REQUIREMENT A: In the records, take the part that opens with the line containing "What is the minimum value for 7?" and closes with the line containing "The UIN 260563", and reproduce it with "segments" swapped out for "sections", leaving everything else unchanged.

----

Linux-Sgx Archive on lore.kernel.org
 help / color / Atom feed
From: Sean Christopherson <sean.j.christopherson@intel.com>
To: Jarkko Sakkinen <jarkko.sakkinen@linux.intel.com>
Cc: x86@kernel.org, linux-sgx@vger.kernel.org,
	akpm@linux-foundation.org, dave.hansen@intel.com,
	nhorman@redhat.com, npmccallum@redhat.com, serge.ayoun@intel.com,
	shay.katz-zamir@intel.com, haitao.huang@intel.com,
	andriy.shevchenko@linux.intel.com, tglx@linutronix.de,
	kai.svahn@intel.com, bp@alien8.de, josh@joshtriplett.org,
	luto@kernel.org, kai.huang@intel.com, rientjes@google.com,
	Suresh Siddha <suresh.b.siddha@intel.com>
Subject: Re: [PATCH v19 16/27] x86/sgx: Add the Linux SGX Enclave Driver
Date: Thu, 21 Mar 2019 10:38:13 -0700
Message-ID: <20190321173813.GF6519@linux.intel.com> (raw)
In-Reply-To: <20190321161827.GT4603@linux.intel.com>

On Thu, Mar 21, 2019 at 06:18:27PM +0200, Jarkko Sakkinen wrote:
> On Tue, Mar 19, 2019 at 04:00:47PM -0700, Sean Christopherson wrote:
> > On Sun, Mar 17, 2019 at 11:14:45PM +0200, Jarkko Sakkinen wrote:
> > > Intel Software Guard eXtensions (SGX) is a set of CPU instructions that
> > > can be used by applications to set aside private regions of code and
> > > data. The code outside the enclave is disallowed to access the memory
> > > inside the enclave by the CPU access control.

----

REQUIREMENT B: Carry on the mailing list post about the Linux SGX enclave driver past its last line.

RECORDS PROVIDED:
----

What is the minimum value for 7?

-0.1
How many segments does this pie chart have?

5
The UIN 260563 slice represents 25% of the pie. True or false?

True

----

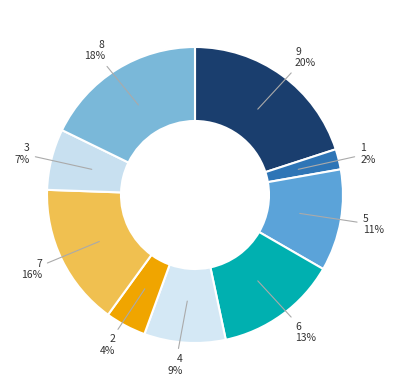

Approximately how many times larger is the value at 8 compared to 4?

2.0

----

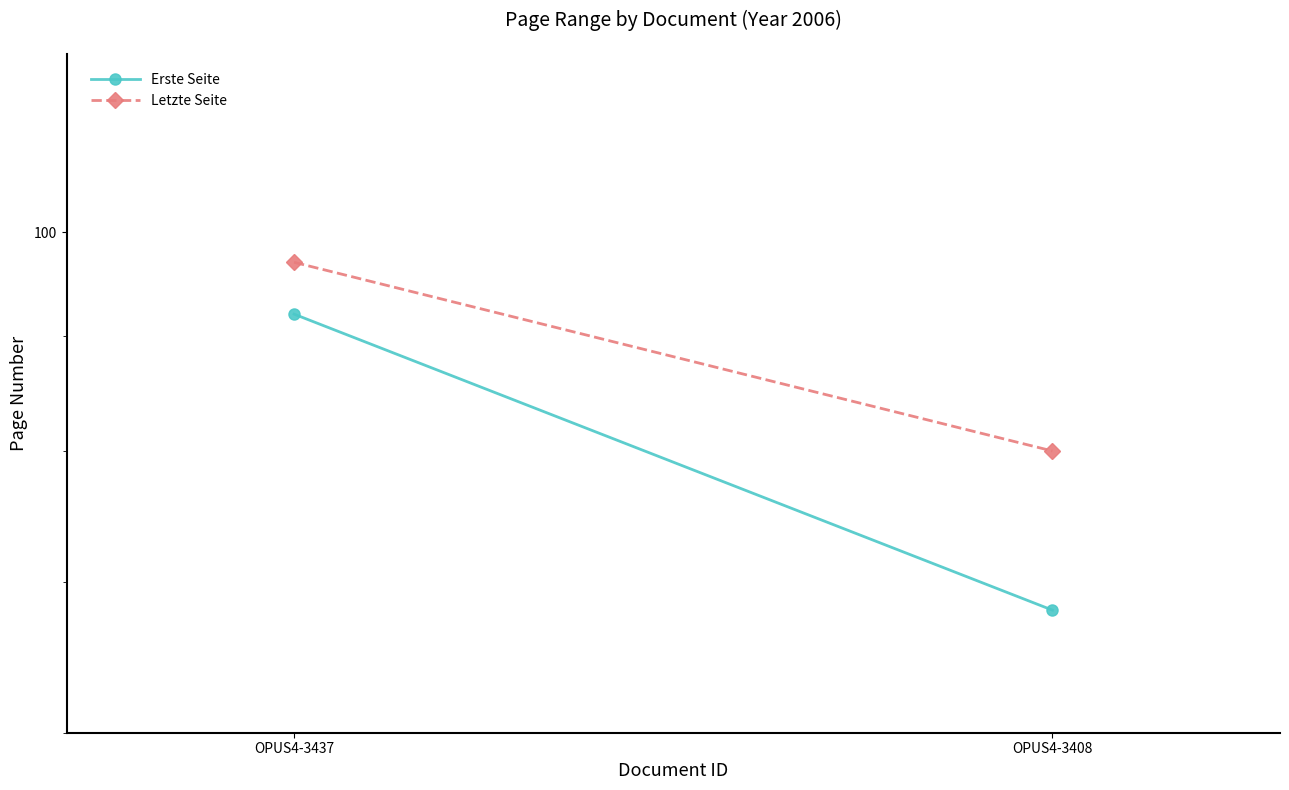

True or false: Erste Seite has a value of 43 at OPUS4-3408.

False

----

OUTPUT A:
What is the minimum value for 7?

-0.1
How many sections does this pie chart have?

5
The UIN 260563 slice represents 25% of the pie. True or false?

OUTPUT B:
> > > 
> > > This commit adds the Linux SGX Enclave Driver that provides an ioctl API
> > > to manage enclaves. The address range for an enclave, commonly referred
> > > as ELRANGE in the documentation (e.g. Intel SDM), is reserved with
> > > mmap() against /dev/sgx. After that a set ioctls is used to build
> > > the enclave to the ELRANGE.
> > 
> > 
> > ...
> > 
> > > diff --git a/arch/x86/kernel/cpu/sgx/encl.c b/arch/x86/kernel/cpu/sgx/encl.c
> > > new file mode 100644
> > > index 000000000000..bd8bcd748976
> > > --- /dev/null
> > > +++ b/arch/x86/kernel/cpu/sgx/encl.c
> > 
> > ...
> > 
> > > +/**
> > > + * sgx_encl_next_mm() - Iterate to the next mm
> > > + * @encl:	an enclave
> > > + * @mm:		an mm list entry
> > > + * @iter:	iterator status
> > > + *
> > > + * Return: the enclave mm or NULL
> > > + */
> > > +struct sgx_encl_mm *sgx_encl_next_mm(struct sgx_encl *encl,
> > > +				     struct sgx_encl_mm *mm, int *iter)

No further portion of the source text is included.